**Text**
# diy 5 gallon bucket canister filter that doesnt leak



## newguyinillinois (May 1, 2011)

any body wana know how to use a 5 gallon bucket as a canister filter and not have the lid leak?

K. go get two 3/4 inch by 16X16 inch pieces of ply wood. get ten 1/4 inch by 2 foot pieces of threaded rod. Then get a 16X16 inch piece of pond liner or rubber roofing membrane, and use contact adheisive to stick it to one piece of ply wood. then cut both pieces of ply wood into circles. next drill ten 1/4 inch holes around the circumfrence of the pieces of plywood. you should stack them 1 on top of the other when you drill so the holes will line up later. if you are having trouble visuallizing what I mean just look at the lid of a fluval fX5 , and youll see what I mean. then you just simply take one piece of ply and put under the bottom of the the bucket, and the piece with the rubber glued to it on the top of the bucket with the rubber facing down, and uuse the pieces of threaded rod to clamp the to together sandwiching the bucket between them. tighten the nuts up enough to make a water tight seal, but not so tight that the top edge of the bucket cuts into the rubber. next get you some bulkheads drill some holes in the lid for intake and output hoses and vuala. 5 gallon canister filter that dont leak and youll spend less than 20 bucks. enjoy clear water for all. bye bye folks. if i need to be more specific just let me know. I just hate typing.


----------



## krfhsf (Dec 25, 2008)

You described it well but pics please. :thumb:


----------



## newguyinillinois (May 1, 2011)

I dont do pics on this site. I got to do to much cropping of the original annd i dont have time.
Got my tank pic onrate my tank .com. i wish this site would be redone to accept larger pics.


----------



## GTZ (Apr 21, 2010)

You can upload the original to www.imgur.com and post the link here.
Or post the link here between IMG tags, people can click the pics for original size.
No need for cropping.


----------



## newguyinillinois (May 1, 2011)

Ahh. ok. Thank you. Ill probly figure that out in six or seven months. went out and bought a new camera but its a pain for me to figure out. but ill give it a shot in the next couple of days.


----------



## iwade4fish (Jan 5, 2009)

Photobucket let's you set your upload pic size...800x600 works on most forums. And yet another DIY build with a five gallon bucket.


----------



## newguyinillinois (May 1, 2011)

yah but this one works.


----------



## iwade4fish (Jan 5, 2009)

Touche!


----------

**Tasks to complete**
(A) In the thread, how many holes are drilled around the edge of the plywood pieces, and what size are they?
(B) Retype the thread from "Got my tank" to "for original size." with no changes.
The listing placed after this point is separate material, apart from the thread.

Entries taken from a collection
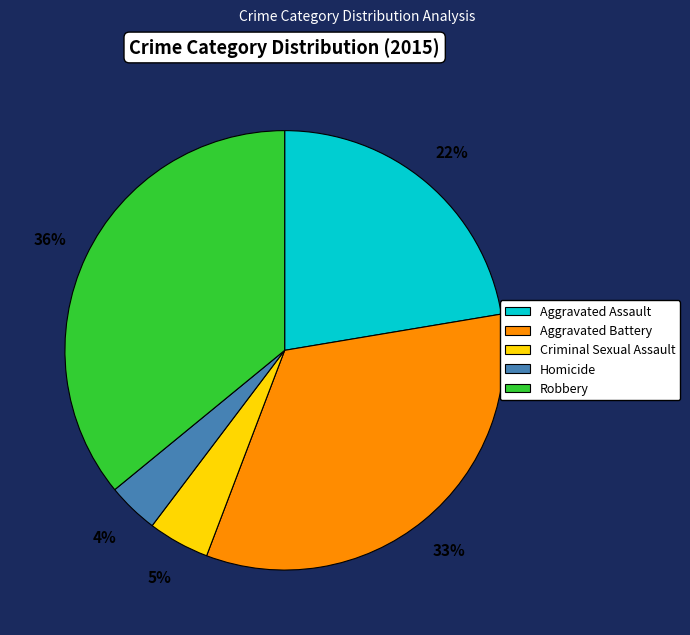

Which has a higher value, Criminal Sexual Assault or Aggravated Assault?

Aggravated Assault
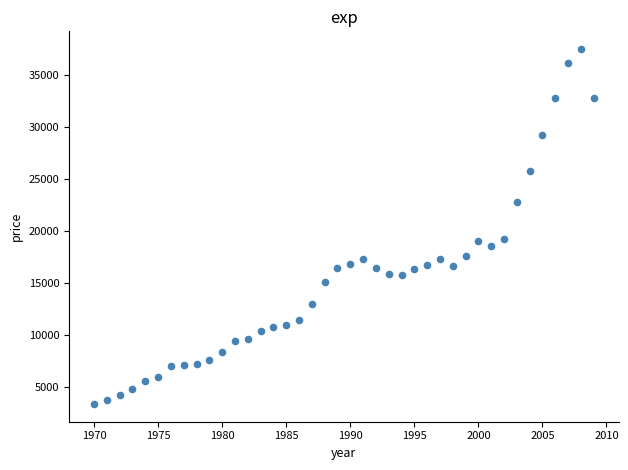

What is the range of Y values (max minus min)?

34047.2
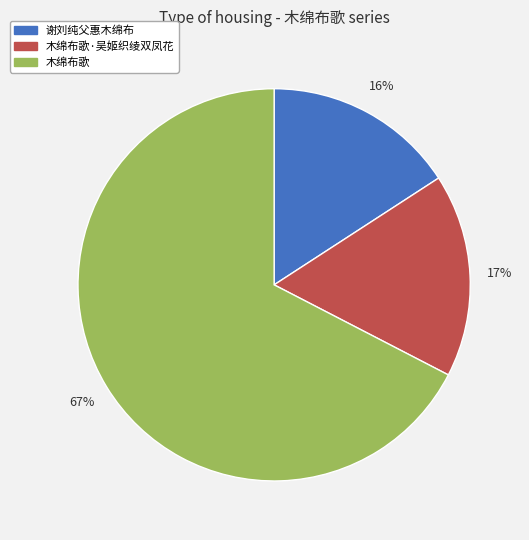

Between 木绵布歌·吴姬织绫双凤花 and 谢刘纯父惠木绵布, which is larger?

木绵布歌·吴姬织绫双凤花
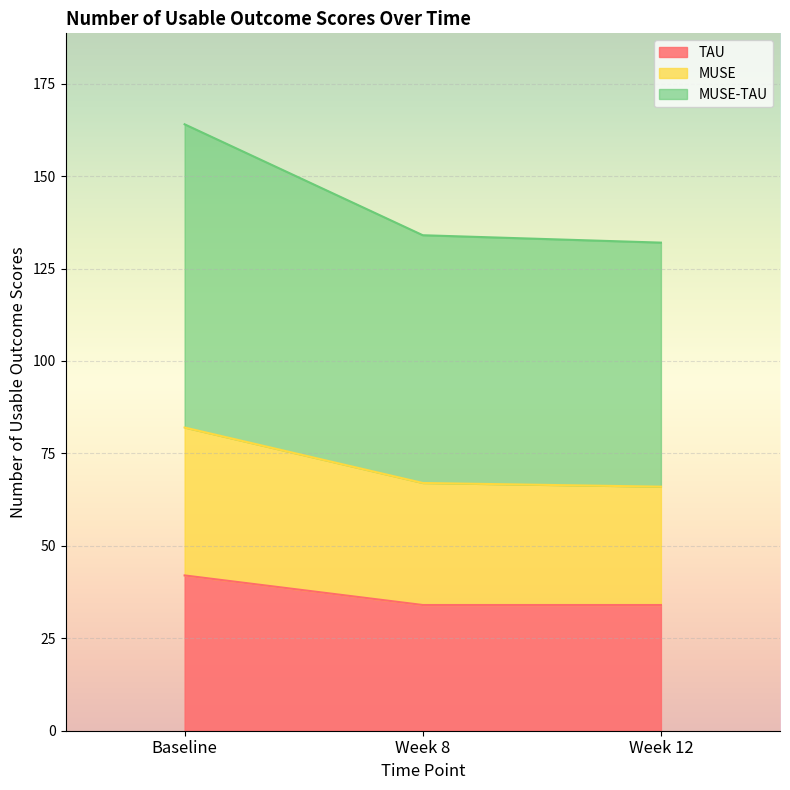

Reading left to right, what are the values for TAU?

42	34	34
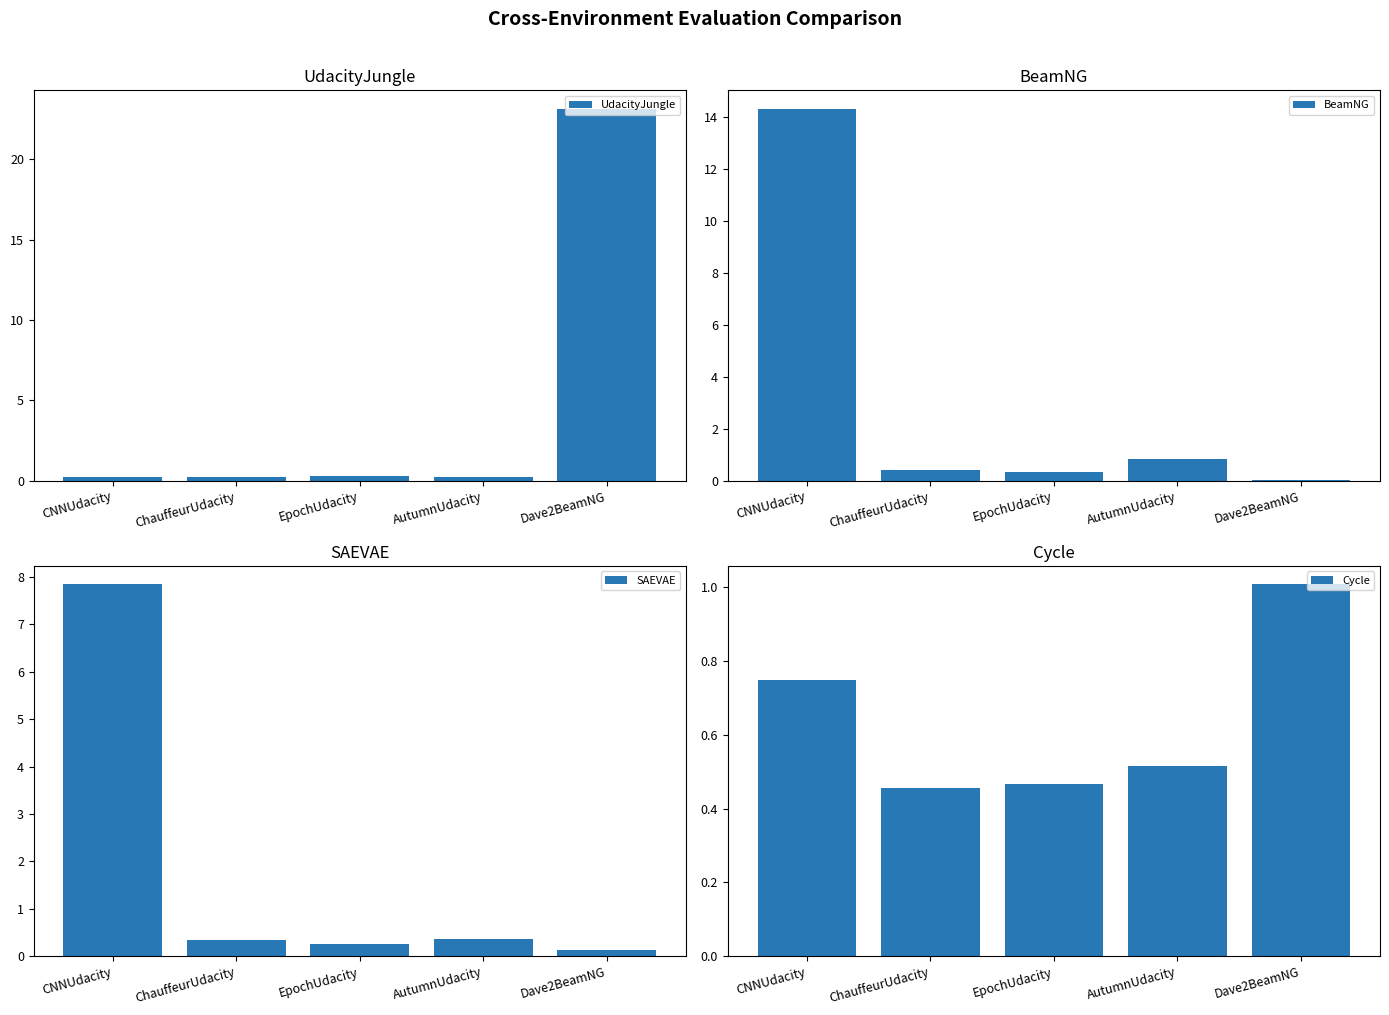

Reading left to right, extract all data points from this chart.

UdacityJungle: CNNUdacity=0.2	ChauffeurUdacity=0.2	EpochUdacity=0.3	AutumnUdacity=0.2	Dave2BeamNG=23.1
BeamNG: CNNUdacity=14.3	ChauffeurUdacity=0.4	EpochUdacity=0.3	AutumnUdacity=0.8	Dave2BeamNG=0.0
SAEVAE: CNNUdacity=7.8	ChauffeurUdacity=0.4	EpochUdacity=0.3	AutumnUdacity=0.4	Dave2BeamNG=0.1
Cycle: CNNUdacity=0.7	ChauffeurUdacity=0.5	EpochUdacity=0.5	AutumnUdacity=0.5	Dave2BeamNG=1.0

**Answers to the tasks**
(A) Ten holes, each 1/4 inch.

(B)
Got my tank pic onrate my tank .com. i wish this site would be redone to accept larger pics.


----------



## GTZ (Apr 21, 2010)

You can upload the original to www.imgur.com and post the link here.
Or post the link here between IMG tags, people can click the pics for original size.